Un pacchetto giustamente criticato – nel paese e fuori – per la sua timidezza, per le omissioni più forti e pesanti di quanto siano i passi in avanti. E tuttavia un passo in avanti, per quanto modesto, è pur sempre un passo in avanti: se ne critica la prudenza, ma non ci si rammarica del passo comunque fatto. E poi, quando i cambiamenti investono il regno dei simboli, tornare indietro è più difficile; alla libertà e ai suoi simboli ci si abitua, ed essa diventa contagiosa. Da queste progressive aperture anche simboliche operate negli ultimi dieci anni dall’AKP è nata Gezi Park, o almeno la sua componente autenticamente democratica e pluralista, ossia dal gusto per l’abitudine acquisita alla libertà, che si rivolta contro lo stesso AKP e il suo leader quando tradiscono o limitano i diritti in nome di pulsioni autoritarie e di riflessi nazionalisti o kemalo-islamisti.

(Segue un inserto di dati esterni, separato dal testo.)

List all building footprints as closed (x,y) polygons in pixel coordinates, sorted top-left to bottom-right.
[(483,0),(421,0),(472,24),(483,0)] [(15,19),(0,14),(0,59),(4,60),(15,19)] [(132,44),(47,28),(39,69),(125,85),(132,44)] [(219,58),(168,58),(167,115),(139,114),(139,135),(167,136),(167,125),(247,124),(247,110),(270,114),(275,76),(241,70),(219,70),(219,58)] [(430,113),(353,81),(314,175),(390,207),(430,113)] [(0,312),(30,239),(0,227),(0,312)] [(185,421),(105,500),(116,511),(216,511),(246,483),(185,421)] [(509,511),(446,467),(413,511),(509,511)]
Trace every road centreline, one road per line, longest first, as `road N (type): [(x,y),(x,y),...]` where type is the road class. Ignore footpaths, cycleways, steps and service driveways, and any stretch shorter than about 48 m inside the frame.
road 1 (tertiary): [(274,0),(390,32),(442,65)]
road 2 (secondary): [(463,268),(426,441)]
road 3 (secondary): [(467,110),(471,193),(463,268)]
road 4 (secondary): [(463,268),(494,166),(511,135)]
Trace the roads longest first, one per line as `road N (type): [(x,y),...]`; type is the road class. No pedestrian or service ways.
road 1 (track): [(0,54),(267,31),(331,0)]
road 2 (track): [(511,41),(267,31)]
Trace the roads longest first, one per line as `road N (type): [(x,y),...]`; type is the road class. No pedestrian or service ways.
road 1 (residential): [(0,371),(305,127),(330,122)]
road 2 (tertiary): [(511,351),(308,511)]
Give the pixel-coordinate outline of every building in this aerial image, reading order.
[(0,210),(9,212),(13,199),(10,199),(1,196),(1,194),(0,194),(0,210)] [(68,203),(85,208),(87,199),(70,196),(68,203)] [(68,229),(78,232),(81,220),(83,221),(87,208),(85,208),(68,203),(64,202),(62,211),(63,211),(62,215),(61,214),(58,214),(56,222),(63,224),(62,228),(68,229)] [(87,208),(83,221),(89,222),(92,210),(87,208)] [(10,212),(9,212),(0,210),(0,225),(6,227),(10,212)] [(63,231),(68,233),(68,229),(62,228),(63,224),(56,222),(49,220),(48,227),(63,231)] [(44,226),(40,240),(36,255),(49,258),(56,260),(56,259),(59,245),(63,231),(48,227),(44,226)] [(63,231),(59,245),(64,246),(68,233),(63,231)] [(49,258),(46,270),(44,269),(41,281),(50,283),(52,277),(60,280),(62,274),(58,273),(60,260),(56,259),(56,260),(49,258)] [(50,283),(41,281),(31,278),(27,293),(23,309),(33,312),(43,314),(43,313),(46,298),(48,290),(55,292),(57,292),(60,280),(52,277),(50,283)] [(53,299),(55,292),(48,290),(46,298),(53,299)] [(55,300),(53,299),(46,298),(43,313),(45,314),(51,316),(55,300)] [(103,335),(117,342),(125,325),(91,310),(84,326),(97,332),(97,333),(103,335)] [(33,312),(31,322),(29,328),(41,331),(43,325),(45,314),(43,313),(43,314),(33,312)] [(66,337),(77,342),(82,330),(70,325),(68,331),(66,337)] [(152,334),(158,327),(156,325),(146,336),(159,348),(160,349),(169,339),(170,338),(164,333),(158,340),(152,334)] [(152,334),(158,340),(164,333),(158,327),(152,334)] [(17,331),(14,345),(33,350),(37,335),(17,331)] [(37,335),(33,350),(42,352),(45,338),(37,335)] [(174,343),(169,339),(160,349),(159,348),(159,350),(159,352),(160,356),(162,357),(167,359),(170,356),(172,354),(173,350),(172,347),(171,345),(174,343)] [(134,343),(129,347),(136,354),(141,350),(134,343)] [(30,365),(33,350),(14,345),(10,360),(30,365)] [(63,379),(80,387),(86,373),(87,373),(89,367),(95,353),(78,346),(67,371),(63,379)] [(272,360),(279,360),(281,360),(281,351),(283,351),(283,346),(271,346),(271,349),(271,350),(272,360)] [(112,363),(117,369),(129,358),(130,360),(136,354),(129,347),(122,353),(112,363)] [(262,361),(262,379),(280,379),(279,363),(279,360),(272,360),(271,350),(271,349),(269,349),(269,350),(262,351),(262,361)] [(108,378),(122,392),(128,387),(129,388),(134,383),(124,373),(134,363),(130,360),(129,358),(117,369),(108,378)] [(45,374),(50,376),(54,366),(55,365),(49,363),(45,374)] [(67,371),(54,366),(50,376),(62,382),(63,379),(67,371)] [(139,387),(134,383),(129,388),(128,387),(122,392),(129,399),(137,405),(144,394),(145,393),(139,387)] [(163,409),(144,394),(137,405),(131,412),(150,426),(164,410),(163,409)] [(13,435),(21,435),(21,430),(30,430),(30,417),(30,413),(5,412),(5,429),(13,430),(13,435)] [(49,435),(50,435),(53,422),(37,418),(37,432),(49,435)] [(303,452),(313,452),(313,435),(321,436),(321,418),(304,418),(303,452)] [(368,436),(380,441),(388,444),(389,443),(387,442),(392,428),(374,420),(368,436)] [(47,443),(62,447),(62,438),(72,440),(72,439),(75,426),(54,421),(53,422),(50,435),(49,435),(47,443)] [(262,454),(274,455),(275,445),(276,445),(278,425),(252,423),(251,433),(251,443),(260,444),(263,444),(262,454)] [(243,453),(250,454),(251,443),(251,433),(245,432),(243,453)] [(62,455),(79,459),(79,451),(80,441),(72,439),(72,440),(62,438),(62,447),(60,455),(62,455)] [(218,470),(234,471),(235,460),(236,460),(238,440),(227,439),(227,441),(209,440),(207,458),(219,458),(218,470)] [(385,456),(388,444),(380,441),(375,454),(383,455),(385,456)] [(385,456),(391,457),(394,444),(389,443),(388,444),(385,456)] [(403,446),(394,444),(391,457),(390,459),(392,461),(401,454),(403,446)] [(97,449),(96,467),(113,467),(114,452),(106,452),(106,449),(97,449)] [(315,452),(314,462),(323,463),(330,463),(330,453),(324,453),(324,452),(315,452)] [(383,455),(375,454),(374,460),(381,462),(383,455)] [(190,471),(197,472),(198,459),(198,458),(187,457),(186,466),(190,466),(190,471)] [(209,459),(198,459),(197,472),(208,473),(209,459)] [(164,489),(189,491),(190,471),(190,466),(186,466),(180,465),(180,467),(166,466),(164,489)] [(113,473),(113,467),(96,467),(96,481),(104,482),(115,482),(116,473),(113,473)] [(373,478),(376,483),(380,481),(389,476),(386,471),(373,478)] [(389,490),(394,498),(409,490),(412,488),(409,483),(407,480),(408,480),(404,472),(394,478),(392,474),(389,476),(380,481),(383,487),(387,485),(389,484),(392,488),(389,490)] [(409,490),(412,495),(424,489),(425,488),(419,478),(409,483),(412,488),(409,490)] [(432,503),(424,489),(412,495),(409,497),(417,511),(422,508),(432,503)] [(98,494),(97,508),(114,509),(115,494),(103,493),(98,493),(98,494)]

La Turchia post-kemalista sta progressivamente costruendo il suo nuovo universo simbolico. Quello dell’elaborazione simbolica è un laboratorio sempre in fermento, e nel caso della Turchia post-kemalista è un laboratorio da cui possono nascere simboli di grande significato anche per l’Europa. I novanta anni della Repubblica sono stati un’occasione per discutere temi come la continuità e/o discontinuità della ‘creazione’ di Atatürk rispetto al tardo impero Ottomano, o questioni spinose come le politiche assimilazioniste che hanno accompagnato il genocidio armeno, costituendone una parte integrante. Se, pur tra mille contraddizioni, la Turchia saprà accostare alla normalizzazione della possibilità di indossare il velo in parlamento il riconoscimento dei passati tentativi – spesso violenti, e soprattutto nel caso degli alevi tutt’altro che cessati – di assimilare le differenze e specificità di minoranze culturali, etniche e religiose, allora nuovi simboli emergeranno a darle espressione, a renderla visibile e tangibile alle menti e ai cuori dei suoi cittadini, come solo i simboli sanno fare, e a rappresentare almeno provvisori punti di non ritorno.